Monday, November 13, 2006
The cluster had its first weekend down - / filled up on the CE so that jobs could not start or end properly as sandboxes could not be gridftped. The information system also went belly up, as the plugins could not write their data. Some processes were clearly hanging as ganglia was reporting a load average of 100+ by this morning, so the node needed power cycled to come back to life.
Since then I have spent the most frustrating time clensing the batch system from all of the dead/zombified batch jobs. This was made worse by the fact that torque seemed to hang when it detected a job which had exceeded its wallclock time. It seemed to try and delete it on the worker node, but of course the job was long since gone, and it did not return. I wasted a lot of time thinking it was maui which was hanging - as maui does hang if torque is not responding properly.
By the time I realised all of this I had rebooted several times and even put the site into downtime in an attempt to purge things.
There seems to be no good way to clear up this mess.
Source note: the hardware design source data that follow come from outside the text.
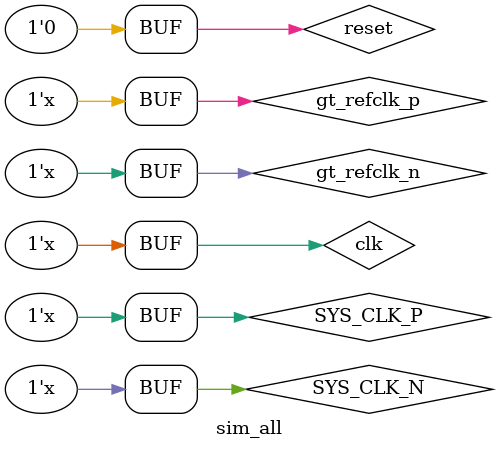
<source format=v>
`timescale 1ns / 1ps


module sim_all;
reg  clk;
reg  reset;
reg gt_refclk_p;
reg gt_refclk_n;
reg SYS_CLK_P;
reg SYS_CLK_N;


wire gt_rxp_in_0;
wire gt_rxn_in_0;
wire gt_txp_out_0;
wire gt_txn_out_0;
  my_project my_project(
    .gt_rxp_in_0(gt_rxp_in_0),
    .gt_rxn_in_0(gt_rxn_in_0),
    .gt_txp_out_0(gt_txp_out_0),
    .gt_txn_out_0(gt_txn_out_0),
    .gt_rxp_in_1(),
    .gt_rxn_in_1(),
    .gt_txp_out_1(),
    .gt_txn_out_1(),
    .gt_rxp_in_2(),
    .gt_rxn_in_2(),
    .gt_txp_out_2(),
    .gt_txn_out_2(),
    .gt_rxp_in_3(gt_txp_out_0),
    .gt_rxn_in_3(gt_txn_out_0),
    .gt_txp_out_3(gt_rxp_in_0),
    .gt_txn_out_3(gt_rxn_in_0),

    .sys_reset(reset),
    .gt_refclk_p(gt_refclk_p),
    .gt_refclk_n(gt_refclk_n),
    .SYS_CLK_P(SYS_CLK_P),
    .SYS_CLK_N(SYS_CLK_N)
    );

initial begin
    reset = 1'b1;
    clk = 1'b1;
    gt_refclk_p = 1'b1;
    gt_refclk_n = 1'b0;
    SYS_CLK_P = 1'b1;
    SYS_CLK_N = 1'b0;

#640
    reset = 1'b0;



end
always #3.2 clk = ~clk;
always #3.2 gt_refclk_p = ~gt_refclk_p;
always #3.2 gt_refclk_n = ~gt_refclk_n;
always #3.2 SYS_CLK_P = ~SYS_CLK_P;
always #3.2 SYS_CLK_N = ~SYS_CLK_N;
endmodule

</source>
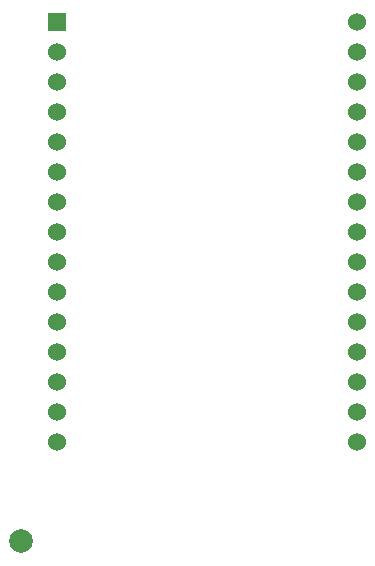
<source format=gbr>
%TF.GenerationSoftware,KiCad,Pcbnew,(5.1.9-0-10_14)*%
%TF.CreationDate,2021-05-04T15:56:22-07:00*%
%TF.ProjectId,fm-streamer,666d2d73-7472-4656-916d-65722e6b6963,rev?*%
%TF.SameCoordinates,Original*%
%TF.FileFunction,Soldermask,Top*%
%TF.FilePolarity,Negative*%
%FSLAX46Y46*%
G04 Gerber Fmt 4.6, Leading zero omitted, Abs format (unit mm)*
G04 Created by KiCad (PCBNEW (5.1.9-0-10_14)) date 2021-05-04 15:56:22*
%MOMM*%
%LPD*%
G01*
G04 APERTURE LIST*
%ADD10C,1.524000*%
%ADD11R,1.524000X1.524000*%
%ADD12C,2.000000*%
G04 APERTURE END LIST*
D10*
%TO.C,U1*%
X142400000Y-74500000D03*
X142400000Y-77040000D03*
X142400000Y-79580000D03*
X142400000Y-82120000D03*
X142400000Y-84660000D03*
X142400000Y-87200000D03*
X142400000Y-89740000D03*
X142400000Y-92280000D03*
X142400000Y-94820000D03*
X142400000Y-97360000D03*
X142400000Y-99900000D03*
X142400000Y-102440000D03*
X142400000Y-104980000D03*
X142400000Y-107520000D03*
X142400000Y-110060000D03*
X117000000Y-110060000D03*
X117000000Y-107520000D03*
X117000000Y-104980000D03*
X117000000Y-102440000D03*
X117000000Y-99900000D03*
X117000000Y-97360000D03*
X117000000Y-94820000D03*
X117000000Y-92280000D03*
X117000000Y-89740000D03*
X117000000Y-87200000D03*
X117000000Y-84660000D03*
X117000000Y-82120000D03*
X117000000Y-79580000D03*
X117000000Y-77040000D03*
D11*
X117000000Y-74500000D03*
%TD*%
D12*
%TO.C,TP1*%
X113900000Y-118400000D03*
%TD*%
M02*

</source>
Manually checking a few of the jobs which were in state 0 cpu used but running, it was clear they were no longer on the worker nodes, but there seemed to be no good way to automatically probe this status. In the end I had to pick all the old jobs (id < 26800) which were showing 0 cpu time used, and were in state "R", and force their deletion with "qdel -p".
Finally, there were a number of jobs in state "W" which must have come in this morning when things were flaky, which could not be started properly so they had to be qdeled too (see last week's post).
As remedial action, I have moved /var onto the large disk partition and made a soft link in /. Compression of logfiles has been enabled, and at the next downtime /home will also be moved.